— Вот и все, - довольно сообщаю.
— Хорошо, спасибо, — робко произносит девчонка и снова прячет глаза, а я вдруг чувствую, что меня дневного света лишили. Странно это, непривычно.
Останавливаемся у больницы, прямо у центрального входа. Тут же раздаются недовольные сигналы водителей. Да плевать.
Вокруг приемного покоя всегда суета. Люди — медработники и пациенты — снуют туда-сюда по лестнице, внизу постоянно останавливается такси. Здесь с Миланой ничего не случится.
— Идемте.
— Здесь, наверное, очень дорого, — мнется она.
— Я заплачу. Не переживай.
Нацепляю на глаза солнечные очки, найденные в бардачке. Обхожу машину, открываю дверь Милане. Она осторожно вылезает из машины, едва заметно морщась. Ее боль очевидна.
Что же.
Как только ее хорошенькие ножки оказываются на асфальте, я подхожу и с легкостью подхватываю девчонку на руки. Она только охнуть успевает.
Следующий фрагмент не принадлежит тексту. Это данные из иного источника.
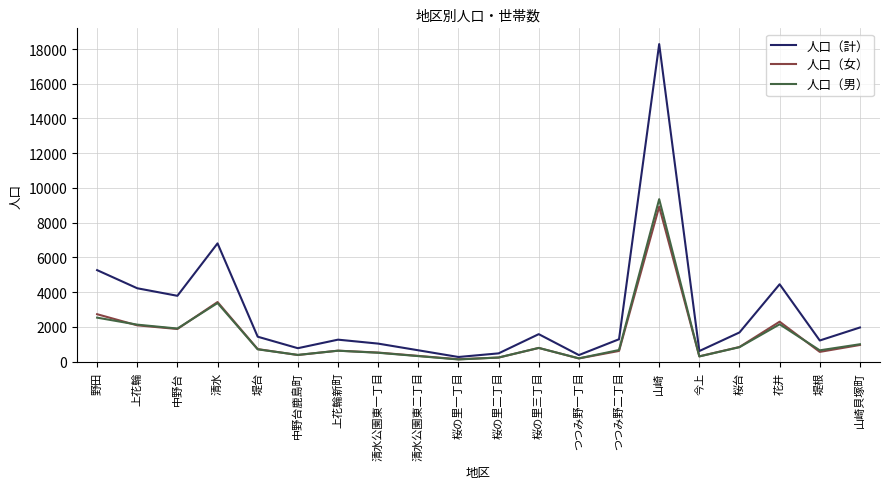

How many lines are shown in the chart?

3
— Извините? — хмурится она. — Но лучше я сама.
— Нечего терпеть боль, когда ее можно избежать, — улыбаюсь во все тридцать два, глядя на ее смущение.
Милана не протестует. Умная девочка.
Двери приемного покоя тихо разъезжаются.
— Нам срочно нужен хирург! — громко заявляю.
Ко мне тут же прибегает медбрат.
— Что случилось? — взволнованно спрашивает он.
— Эта девушка разодрала коленки, их срочно нужно обработать, — твержу. Волнение на лице медбрата тут же меняется на раздражение. Он скупо кивает на твердую кушетку.
— Ожидайте, — припечатывает он металлическим голосом.
Опускаю Милану на землю, подхожу к медбрату так, чтобы она нас не видела. Достаю из кармана сто долларов и даю ему.
— Окажите этой девушке лучший прием, обработайте ее ноги. Если узнаю, что вы отнеслись халатно, будет плохо лично тебе, — тихо обещаю.
Парниша понимающе кивает, прячет купюру. Хлопаю его по спине, поворачивая к Милане.
— Он говорит, чтобы ты следовала за ним, — озвучиваю по-английски, потому как уверен, мысли медбрата, хотя он и рта не раскрыл, только зыркает на меня внимательно.
Милана кивает, встает.
— Подождите, сейчас кресло привезу. Чтоб не больно идти было, — бубнит медбрат.
— Умный малый, — хмыкаю по-арабски и обращаюсь к Милане уже по-английски: — Нужно кое-что подождать.
— Ты часом не принц, раз твои приказы так легко выполняются? — улыбается девушка.
Знала бы ты, как попала в цель.
Но я только отмахиваюсь:
— Всего лишь у меня здесь связи.
— Да ну? — не верит она. Хочется хлопнуть себя по лбу. Я ее на таком драндулете привез сюда, что сам бы в своих словах усомнился.
— Ага. Дальний родственник, — придумываю на ходу.
Тем временем медбрат подкатывает кресло, жестом показывает сесть сюда. Мила тяжело вздыхает и подчиняется.
Они быстро трогаются с места, как будто парниша только и мечтает от меня отмазаться.
Девушка, поняв, что я остаюсь, оборачивается.
— А вы? — недоумевает она.
— Прощайте, Милана, был рад познакомиться. Поправляйтесь, — улыбаюсь ей. Медбрат закатывает глаза.
— Я очень благодарна вам за помощь, — искренне произносит она. Улыбка, чуть грустная и при этом такая настоящая, застывает в памяти, как бывает, западает в душу произведение искусства. Невольно запоминаешь все в деталях, каждую черточку, особенно когда понимаешь, что вам больше не суждено встретиться.
— Езжайте домой в Россию, — говорю напоследок, медбрат чуть раздраженно толкает кресло вперед, и они с Миланой скрываются за дверьми.
Подхожу к дежурному администратору, кладу ей еще несколько сотенных купюр, обговариваю детали и выхожу на улицу. В покореженную машину нет никакого желания садиться. Поэтому вызываю себе такси класса Люкс.
В тонированный салон не проникают утренние лучи, и мне вдруг подумалось, что не скоро они проникнут и в мою душу.